SAN SALVADOR, El Salvador --
An AFSOUTH medic-led a team of five U.S. Air Force members from across the country and put their various experiences to work this week during a subject matter expert exchange in El Salvador from March 7-11.
The team, led by Maj. Helda Carey, 12th Air Force (Air Forces Southern) international health specialist, included members from the New Hampshire Air National Guard and active duty Air Force members from Joint Base Charleston, South Carolina. The focus of this exchange was on exchanging basic medical techniques and procedures with members from the Salvadoran air force.
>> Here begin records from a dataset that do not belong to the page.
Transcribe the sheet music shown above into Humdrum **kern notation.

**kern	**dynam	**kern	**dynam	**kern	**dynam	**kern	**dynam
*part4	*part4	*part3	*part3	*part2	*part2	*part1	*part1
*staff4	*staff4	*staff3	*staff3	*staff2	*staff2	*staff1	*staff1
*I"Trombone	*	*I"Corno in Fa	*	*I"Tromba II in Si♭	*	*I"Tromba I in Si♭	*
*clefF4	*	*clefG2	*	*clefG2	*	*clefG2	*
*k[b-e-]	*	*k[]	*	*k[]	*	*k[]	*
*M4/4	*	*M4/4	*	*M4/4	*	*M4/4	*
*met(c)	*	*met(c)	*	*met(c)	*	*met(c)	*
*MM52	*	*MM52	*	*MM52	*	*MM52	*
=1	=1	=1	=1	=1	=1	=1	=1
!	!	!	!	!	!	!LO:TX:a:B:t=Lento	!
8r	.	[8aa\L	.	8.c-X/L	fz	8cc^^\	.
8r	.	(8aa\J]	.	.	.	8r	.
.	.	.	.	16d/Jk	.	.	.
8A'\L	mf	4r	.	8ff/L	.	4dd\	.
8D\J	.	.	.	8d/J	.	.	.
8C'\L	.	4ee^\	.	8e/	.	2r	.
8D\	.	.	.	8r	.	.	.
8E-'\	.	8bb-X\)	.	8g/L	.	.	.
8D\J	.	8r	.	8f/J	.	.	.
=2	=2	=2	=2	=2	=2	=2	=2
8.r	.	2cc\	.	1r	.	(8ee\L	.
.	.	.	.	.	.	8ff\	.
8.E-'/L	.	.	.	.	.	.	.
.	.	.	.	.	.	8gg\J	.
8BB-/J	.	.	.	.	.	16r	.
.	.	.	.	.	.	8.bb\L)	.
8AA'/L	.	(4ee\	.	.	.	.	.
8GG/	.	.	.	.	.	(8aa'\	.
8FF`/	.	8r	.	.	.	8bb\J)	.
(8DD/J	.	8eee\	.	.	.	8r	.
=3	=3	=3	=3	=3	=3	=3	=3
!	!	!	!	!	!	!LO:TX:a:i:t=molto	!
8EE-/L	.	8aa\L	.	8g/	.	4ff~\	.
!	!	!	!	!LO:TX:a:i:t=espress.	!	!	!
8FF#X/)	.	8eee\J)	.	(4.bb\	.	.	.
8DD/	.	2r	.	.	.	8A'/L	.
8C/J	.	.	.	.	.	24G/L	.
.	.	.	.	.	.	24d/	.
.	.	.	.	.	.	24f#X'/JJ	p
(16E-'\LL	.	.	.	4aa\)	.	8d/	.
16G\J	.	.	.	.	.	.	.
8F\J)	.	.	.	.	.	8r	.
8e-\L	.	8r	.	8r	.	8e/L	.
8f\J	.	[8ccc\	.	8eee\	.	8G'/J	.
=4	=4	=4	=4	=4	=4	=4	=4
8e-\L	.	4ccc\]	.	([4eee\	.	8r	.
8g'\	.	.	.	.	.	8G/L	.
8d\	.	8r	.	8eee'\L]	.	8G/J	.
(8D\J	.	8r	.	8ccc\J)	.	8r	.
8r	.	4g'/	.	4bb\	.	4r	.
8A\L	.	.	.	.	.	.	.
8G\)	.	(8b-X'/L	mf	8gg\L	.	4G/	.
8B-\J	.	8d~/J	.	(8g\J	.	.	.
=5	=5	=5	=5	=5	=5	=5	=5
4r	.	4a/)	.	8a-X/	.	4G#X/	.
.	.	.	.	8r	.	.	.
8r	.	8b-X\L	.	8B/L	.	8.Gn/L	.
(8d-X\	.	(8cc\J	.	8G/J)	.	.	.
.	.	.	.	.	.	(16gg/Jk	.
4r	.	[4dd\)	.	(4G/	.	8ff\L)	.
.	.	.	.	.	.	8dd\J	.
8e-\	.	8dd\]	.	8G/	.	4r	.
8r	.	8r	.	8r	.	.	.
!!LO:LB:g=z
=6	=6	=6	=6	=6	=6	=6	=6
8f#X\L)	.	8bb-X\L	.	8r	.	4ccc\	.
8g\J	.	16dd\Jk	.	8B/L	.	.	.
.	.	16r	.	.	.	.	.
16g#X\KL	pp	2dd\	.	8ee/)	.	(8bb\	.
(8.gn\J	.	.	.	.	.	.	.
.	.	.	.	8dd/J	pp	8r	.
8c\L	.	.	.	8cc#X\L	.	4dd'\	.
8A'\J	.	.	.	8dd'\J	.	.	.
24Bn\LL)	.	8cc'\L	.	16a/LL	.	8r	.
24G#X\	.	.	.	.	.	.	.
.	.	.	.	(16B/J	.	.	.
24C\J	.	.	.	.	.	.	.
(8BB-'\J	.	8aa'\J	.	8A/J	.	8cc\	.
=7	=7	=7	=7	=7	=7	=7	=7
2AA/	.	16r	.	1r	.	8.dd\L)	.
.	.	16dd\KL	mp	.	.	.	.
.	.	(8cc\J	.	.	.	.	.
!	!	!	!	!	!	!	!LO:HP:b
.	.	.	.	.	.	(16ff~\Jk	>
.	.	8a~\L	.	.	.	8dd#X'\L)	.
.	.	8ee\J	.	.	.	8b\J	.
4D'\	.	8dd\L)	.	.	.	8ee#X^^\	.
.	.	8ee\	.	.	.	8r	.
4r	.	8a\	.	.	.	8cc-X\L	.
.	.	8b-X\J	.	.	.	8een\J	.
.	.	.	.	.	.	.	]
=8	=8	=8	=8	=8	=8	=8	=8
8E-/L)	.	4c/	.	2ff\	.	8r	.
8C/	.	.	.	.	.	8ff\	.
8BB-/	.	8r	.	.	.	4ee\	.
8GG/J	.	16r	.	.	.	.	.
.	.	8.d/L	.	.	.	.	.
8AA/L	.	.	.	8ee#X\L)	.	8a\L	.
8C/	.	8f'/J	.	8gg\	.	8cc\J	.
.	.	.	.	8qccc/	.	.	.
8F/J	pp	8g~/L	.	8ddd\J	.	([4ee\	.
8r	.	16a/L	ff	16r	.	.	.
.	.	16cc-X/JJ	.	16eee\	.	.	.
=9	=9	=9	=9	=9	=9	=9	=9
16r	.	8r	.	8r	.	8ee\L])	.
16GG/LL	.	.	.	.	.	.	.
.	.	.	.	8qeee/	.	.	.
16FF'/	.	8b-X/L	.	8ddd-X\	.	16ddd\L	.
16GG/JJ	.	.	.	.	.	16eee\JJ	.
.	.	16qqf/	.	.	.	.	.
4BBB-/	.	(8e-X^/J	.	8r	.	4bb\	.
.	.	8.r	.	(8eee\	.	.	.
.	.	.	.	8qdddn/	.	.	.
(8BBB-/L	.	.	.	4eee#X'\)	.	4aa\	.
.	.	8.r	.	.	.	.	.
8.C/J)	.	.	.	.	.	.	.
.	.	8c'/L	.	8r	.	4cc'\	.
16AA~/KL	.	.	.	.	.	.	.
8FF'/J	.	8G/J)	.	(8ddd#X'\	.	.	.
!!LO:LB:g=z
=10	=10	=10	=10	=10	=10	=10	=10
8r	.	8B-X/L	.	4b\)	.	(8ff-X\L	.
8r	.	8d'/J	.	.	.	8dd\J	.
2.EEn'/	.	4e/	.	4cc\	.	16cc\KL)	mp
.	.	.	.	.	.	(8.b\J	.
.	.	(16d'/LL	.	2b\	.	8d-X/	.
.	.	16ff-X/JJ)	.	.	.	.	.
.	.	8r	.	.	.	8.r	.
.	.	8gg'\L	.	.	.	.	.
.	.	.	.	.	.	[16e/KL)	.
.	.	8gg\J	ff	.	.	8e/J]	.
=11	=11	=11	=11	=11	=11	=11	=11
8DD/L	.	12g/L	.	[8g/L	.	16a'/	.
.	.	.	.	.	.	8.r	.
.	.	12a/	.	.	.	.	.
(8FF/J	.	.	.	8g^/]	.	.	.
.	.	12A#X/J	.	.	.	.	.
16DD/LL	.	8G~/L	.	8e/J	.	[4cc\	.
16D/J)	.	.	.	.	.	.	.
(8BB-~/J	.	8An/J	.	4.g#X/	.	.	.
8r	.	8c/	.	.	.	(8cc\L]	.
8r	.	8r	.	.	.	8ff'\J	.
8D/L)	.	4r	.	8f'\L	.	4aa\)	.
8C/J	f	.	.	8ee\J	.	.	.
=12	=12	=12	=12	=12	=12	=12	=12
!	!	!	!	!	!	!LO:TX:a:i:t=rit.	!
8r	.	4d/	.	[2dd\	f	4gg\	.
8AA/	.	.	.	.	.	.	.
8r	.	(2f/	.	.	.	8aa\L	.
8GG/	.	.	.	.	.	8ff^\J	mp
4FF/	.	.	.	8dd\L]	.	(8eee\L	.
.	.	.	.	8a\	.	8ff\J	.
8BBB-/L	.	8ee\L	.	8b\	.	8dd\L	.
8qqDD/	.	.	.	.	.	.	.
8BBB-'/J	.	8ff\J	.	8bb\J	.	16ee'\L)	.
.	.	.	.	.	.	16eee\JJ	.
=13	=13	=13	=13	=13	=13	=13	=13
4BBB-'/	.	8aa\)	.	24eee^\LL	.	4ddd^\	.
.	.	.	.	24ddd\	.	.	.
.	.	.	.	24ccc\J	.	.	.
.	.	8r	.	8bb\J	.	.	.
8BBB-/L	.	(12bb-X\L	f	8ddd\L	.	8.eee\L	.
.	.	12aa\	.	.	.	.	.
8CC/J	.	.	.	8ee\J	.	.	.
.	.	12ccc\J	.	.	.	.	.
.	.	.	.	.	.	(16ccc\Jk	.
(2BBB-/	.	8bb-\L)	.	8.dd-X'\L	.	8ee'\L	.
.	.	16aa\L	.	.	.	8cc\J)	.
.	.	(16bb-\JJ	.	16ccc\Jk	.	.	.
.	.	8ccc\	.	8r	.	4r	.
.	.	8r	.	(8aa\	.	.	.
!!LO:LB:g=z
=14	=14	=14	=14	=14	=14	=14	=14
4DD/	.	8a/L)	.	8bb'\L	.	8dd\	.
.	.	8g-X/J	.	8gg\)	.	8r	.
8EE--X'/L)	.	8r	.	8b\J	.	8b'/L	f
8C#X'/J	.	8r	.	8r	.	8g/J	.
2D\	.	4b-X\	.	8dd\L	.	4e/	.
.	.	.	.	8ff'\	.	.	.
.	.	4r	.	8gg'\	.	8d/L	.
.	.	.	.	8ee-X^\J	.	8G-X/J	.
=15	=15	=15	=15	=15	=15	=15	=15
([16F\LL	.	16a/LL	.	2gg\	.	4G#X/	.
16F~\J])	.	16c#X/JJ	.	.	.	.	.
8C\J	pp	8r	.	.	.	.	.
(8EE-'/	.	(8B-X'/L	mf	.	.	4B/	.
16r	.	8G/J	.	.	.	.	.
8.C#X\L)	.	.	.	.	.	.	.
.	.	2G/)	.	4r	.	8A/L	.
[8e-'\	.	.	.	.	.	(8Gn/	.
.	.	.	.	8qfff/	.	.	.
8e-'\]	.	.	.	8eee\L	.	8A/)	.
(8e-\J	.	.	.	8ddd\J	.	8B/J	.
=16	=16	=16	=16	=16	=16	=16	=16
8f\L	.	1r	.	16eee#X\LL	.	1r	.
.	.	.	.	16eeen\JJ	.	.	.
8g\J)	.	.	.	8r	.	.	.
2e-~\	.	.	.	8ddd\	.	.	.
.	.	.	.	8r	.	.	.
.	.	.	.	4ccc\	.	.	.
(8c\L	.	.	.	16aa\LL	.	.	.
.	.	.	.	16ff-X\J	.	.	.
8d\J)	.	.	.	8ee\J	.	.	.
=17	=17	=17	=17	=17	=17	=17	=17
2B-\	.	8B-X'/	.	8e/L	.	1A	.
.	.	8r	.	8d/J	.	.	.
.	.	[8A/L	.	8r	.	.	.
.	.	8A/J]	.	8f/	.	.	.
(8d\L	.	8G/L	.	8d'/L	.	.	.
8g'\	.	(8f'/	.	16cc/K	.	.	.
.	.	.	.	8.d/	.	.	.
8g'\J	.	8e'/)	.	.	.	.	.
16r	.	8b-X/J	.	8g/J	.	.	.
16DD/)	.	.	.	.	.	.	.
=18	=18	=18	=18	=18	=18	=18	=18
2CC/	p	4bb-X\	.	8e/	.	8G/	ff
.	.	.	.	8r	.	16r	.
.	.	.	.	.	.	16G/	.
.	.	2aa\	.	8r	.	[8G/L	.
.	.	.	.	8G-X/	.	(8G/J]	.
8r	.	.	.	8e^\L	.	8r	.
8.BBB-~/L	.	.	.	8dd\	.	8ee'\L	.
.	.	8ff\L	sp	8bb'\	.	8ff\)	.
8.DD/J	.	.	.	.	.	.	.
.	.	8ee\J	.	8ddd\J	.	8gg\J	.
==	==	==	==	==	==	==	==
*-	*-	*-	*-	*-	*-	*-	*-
“Our goal is to share information and training on providing self-aid buddy care and basic medical procedures with our partner nation’s first responders,” said Carey. “This exchange focused on the basics of patient care. It was meant to be an introduction of life saving measures for the Salvadoran air force members and a review for the medics that are part of the exchange.”
Sharing and exchanging information between the two air forces has been the cornerstone in helping to build our partner nation capacity.
“By sharing our medical techniques with the Salvadoran air force, we are giving them the tools to provide immediate lifesaving care that will directly impact their patient’s lives,” added Carey.
According to U.S. Southern Command, the combatant command responsible for Central and South America as well as the Caribbean, it is training exercises and exchanges that assist our regional partners in strengthening defense institutions and building a group of professionals committed to working together.
“We want to give the Salvadorans the tools for them to manage their emergency response program, so they can better themselves as individuals and as a service,” said Carey.
The biggest challenge for the team members has been trying to connect with the Salvadorans on a cultural level. Together the team had to find a way to relay the information that was pertinent to the Salvadorans.
“As with any group you need to find a way to keep the audience interested in what you’re saying,” added Carey. “With the Salvadorans, we found out that they like to know the rationale behind methods and procedures. By breaking through this hurdle we were able to keep their attention and they have been able to retain and build upon it through the course of our exchange.”
As with all exchanges, lessons learned go both ways. Both sides have to compromise and adapt to each other and the environment.
“We cannot relate to them the same way as we would American forces,” said Carey. “We tend to be more structured and utilize our forces in a different way than they do. They do not have the same training or equipment that we do, but to see their adaptability is impressive. They can achieve what we want them to without the conveniences we have.”
Air Forces Southern serves as the air component to U.S. Southern Command and is responsible for providing air and space capabilities in support of U.S. military partnerships across Central America, South America, and the Caribbean.